The Daubert case should ease the admissibility of new technologies with strong records of reliability. Thus, as technology becomes more advanced, legal admissibility is gaining acceptance. In 2018, a New Mexico court allowed admission of a novel lie detector based on eye movements and changes in pupil size, called Eye-Detect. No human examiner who might be biased is involved, and the eye-changes are involuntary- hence cannot be controlled - although the decision of truth or falsity is based on the company’s proprietary algorithms [2], depriving the defendant of their right to cross-examine the witness, in this case, Eye-Detect. This makes it likely, that vigorous appeal will pre-empt its use on a large-scale basis. The 88-90% reliability promised by the test is a little less than most jurisdictions require, although presumably achieving the requisite 95% level of accuracy is just a matter of time.

“Oh, well we get to be more or less experts ourselves, and so do the jury, upon the question of whether anybody is telling the truth or not. That is what the jury is for.”

– The Court in Frye

The real issue here is that the determination of matters supposedly vested exclusively in a jury, the credibility of a witness, is being made by entities outside the courtroom.

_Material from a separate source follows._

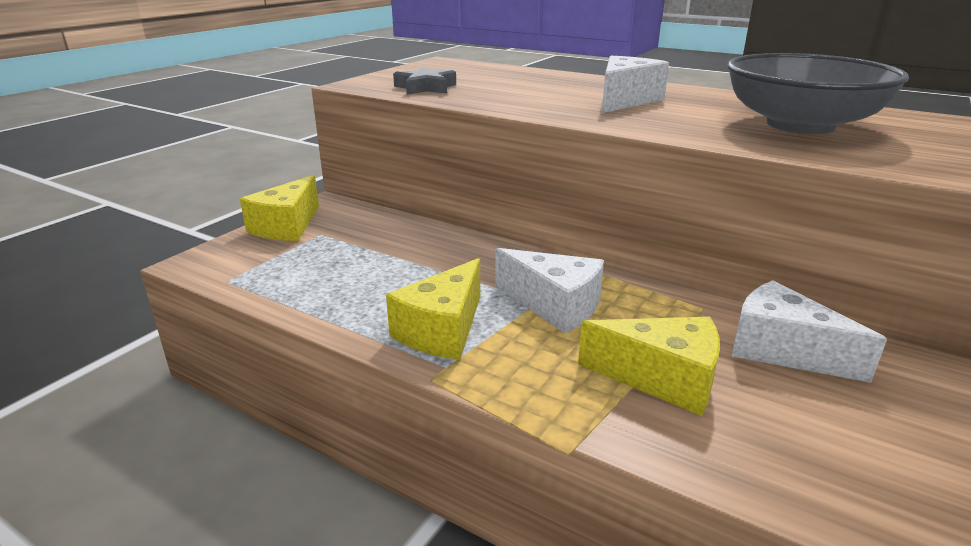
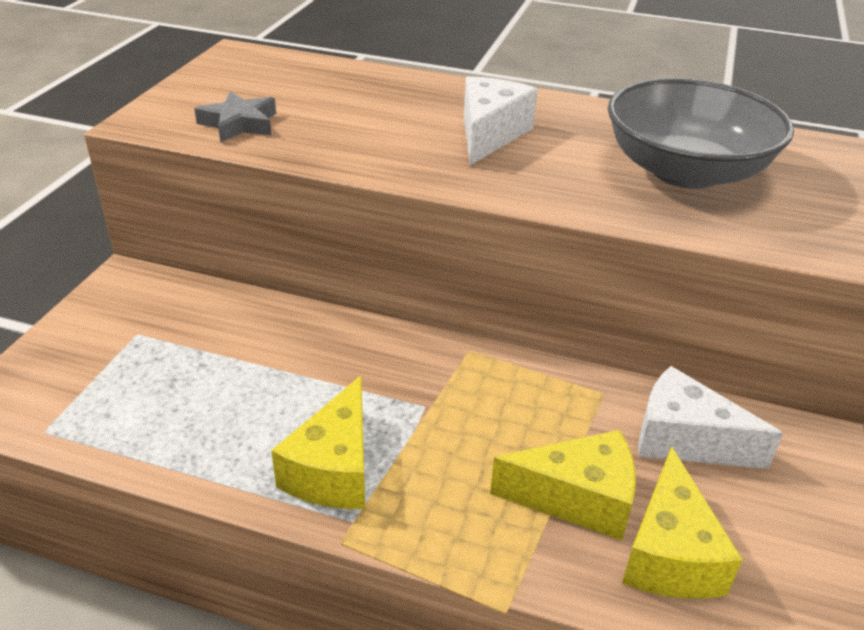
camera: 15 degrees left, 10 degrees up
(287, 226) = (88, 325): yellow cheese -> yellow cheese (669, 553)
(554, 305) = (447, 412): white cheese -> none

But the new brain-to-computer technologies might be used to assess intent, not the credibility of the alleged culprit. Proof of intent is often extrapolated from outside factors, societal standards, or inferred from cultural mores. Here, there appears less reason to prevent the invasion of this technology into court, save the inability to cross-examine the designer (in essence, a black box). And that problem is going to increasingly affect all new technology.

However, the designers of these new technologies are more interested in addressing ethical objections based on privacy violations.

”We’re  very, very far away from just very quickly being able to mind-read anyone without their knowledge.”

-Edmund Lalor, associate professor of neuroscience,  the University of Rochester.

Alas, the non-cooperation feature is precisely what is legally objectionable. No cautionary instruction will avail a defendant who produces “gibberish .”While a jury might be cautioned against drawing conclusions from this result – it’s the same old story: A bell once rung can’t be unrung.

All the jury needs to hear is that gibberish is the product of non-cooperation.

[1] Marston was also the developer of Wonder Woman.

[2] “EyeDetect uses a statistical method called a logistic regression equation to analyze eye behaviors and reading data. … EyeDetect uses a statistical formula and gives a range of test scores.”